Hier, in der Absperrung, müssen alle FFP2 -Masken tragen. Ein kleines Trüpplein zeigt Plakate wie „Impfen statt Schimpfen“. „Wir haben nur 20 Leute angemeldet und keine Werbung gemacht“, so die Grüne. „Nächste Woche machen wir Werbung, dann sind wir mehr.“
Sogenannte Spaziergänger meist ohne Maske
Mehr sind auf jeden Fall die sogenannten Spaziergänger, die sich unterhalb der Absperrung zu einer, so die Polizei, unangemeldeten Demonstration sammeln. Die Beamten schätzen die Teilnehmer auf 1400. So gut wie keiner trägt eine Maske. Angemeldet sind sie wohl nicht, wie jeden Montag. Die zuständige Mitarbeiterin vom Ordnungsamt mag eigentlich keine Auskunft geben, darf sie nicht, der Pressesprecher ist dafür zuständig, doch der sitzt oben im Rathaus an seinem Schreibtisch. Oder schaut, wie andere Rathausmitarbeiter, aus dem dunklen Erker aus zu, was sich da draußen abspielt.
„Schwarzes Tor bleibt jungfräulich“
Kurz nach sechs Uhr erklingt eine Trillerpfeife, und die vermutlich 1400, die sich gegen die Corona-Maßnahmen aussprechen, machen sich auf den Weg in Richtung Schwarzes Tor. Polizisten sammeln sich um dieses bekannte Rottweiler Wahrzeichen. Dann kommen sie vom Stadtgraben her: Die etwa 40 Treiber und die, die es gerne mal wären, geben Vollgas, die Ohren klingeln. Im Schwarzen Tor steht inzwischen ein Mannschaftswagen, einer der Treiber meint erleichtert: „Wenigstens bleibt das Schwarze Tor jungfräulich.“ Meint: Da gehen heute Abend keine der sogenannten Spaziergänger durch.
Im Großen und Ganzen bleibt alles friedlich, kurz kommt es zu Aggressionen, einer der sogenannten Spaziergänger meint: Eine „Goaßl“, eine Peitsche also, hätte ein Kind getroffen. Kommentar eines Zuschauers: „In Rottweil lernen die Kinder rechtzeitig, aufzupassen, wenn einer klepft!“ Dann will ein Mann die Journalistin anzeigen, die ihn fotografiert hat. Er habe das Recht an seinem Bild. Dass er sich hier auf einer öffentlichen Veranstaltung befindet, lässt er nicht gelten.

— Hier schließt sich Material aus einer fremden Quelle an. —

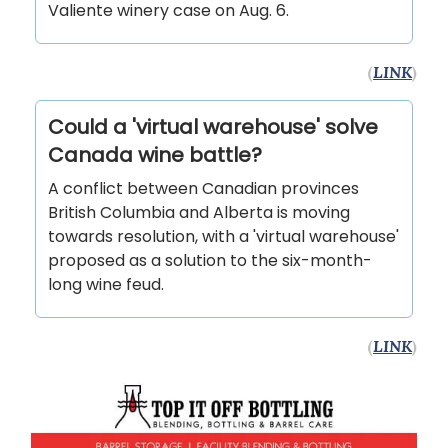
Valiente winery case on Aug. 6.
(
LINK
)
Could a 'virtual warehouse' solve
Canada wine battle?
A conflict between Canadian provinces
British Columbia and Alberta is moving
towards resolution, with a 'virtual warehouse'
proposed as a solution to the six-month-
long wine feud.
(
LINK
)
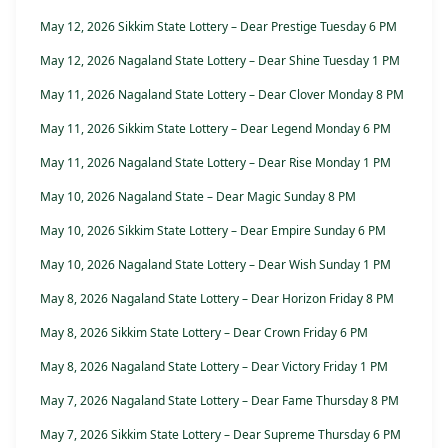
May 12, 2026 Sikkim State Lottery – Dear Prestige Tuesday 6 PM
May 12, 2026 Nagaland State Lottery – Dear Shine Tuesday 1 PM
May 11, 2026 Nagaland State Lottery – Dear Clover Monday 8 PM
May 11, 2026 Sikkim State Lottery – Dear Legend Monday 6 PM
May 11, 2026 Nagaland State Lottery – Dear Rise Monday 1 PM
May 10, 2026 Nagaland State – Dear Magic Sunday 8 PM
May 10, 2026 Sikkim State Lottery – Dear Empire Sunday 6 PM
May 10, 2026 Nagaland State Lottery – Dear Wish Sunday 1 PM
May 8, 2026 Nagaland State Lottery – Dear Horizon Friday 8 PM
May 8, 2026 Sikkim State Lottery – Dear Crown Friday 6 PM
May 8, 2026 Nagaland State Lottery – Dear Victory Friday 1 PM
May 7, 2026 Nagaland State Lottery – Dear Fame Thursday 8 PM
May 7, 2026 Sikkim State Lottery – Dear Supreme Thursday 6 PM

Er gehe hier „nur spazieren“, meint er, und holt einen Polizisten. Der jedoch nimmt keine Anzeige auf. Die Demonstranten, die unangemeldet ihre Runde drehen, treffen sich unterhalb der Mahnwache. Es wird lautstark, man pfeift und klatscht. Der eine oder andere wendet sich den mahnwachenden Grünen zu. Ob die Kerzen für die Impf-Opfer stünden, fragt einer.
Diskussion von Kreisräten
Weiter oben wird noch eine Weile weiter geklepft. Eine gute Übung sei das, mit der FFP2-Maske, meint einer, anstrengender als mit der Narrenlarve. „Wir haben ein Zeichen gesetzt,“ meint ein anderer. Dass die Polizei überhaupt nicht eingriff, den sogenannten Spaziergängern freie Bahn ließ, stößt auf Unverständnis. Derweil diskutiert der maskenfreie AfD-Kreisrat Horst Niehues mit der eine FFP2-Maske-tragenden Grüne-Kreisrätin Sonja Rajsp, die ihn darauf hinweist, dass er sich als Mandatsträger doch an die Gesetze zu halten habe und deshalb eine Maske tragen müsste. Das ist dem Politiker nach eigenen Worten aber egal. Die Rathausmitarbeiter stehen derweil immer noch im unbeleuchteten Erker und schauen dem Treiben draußen zu, bis der Spuk vorüber ist.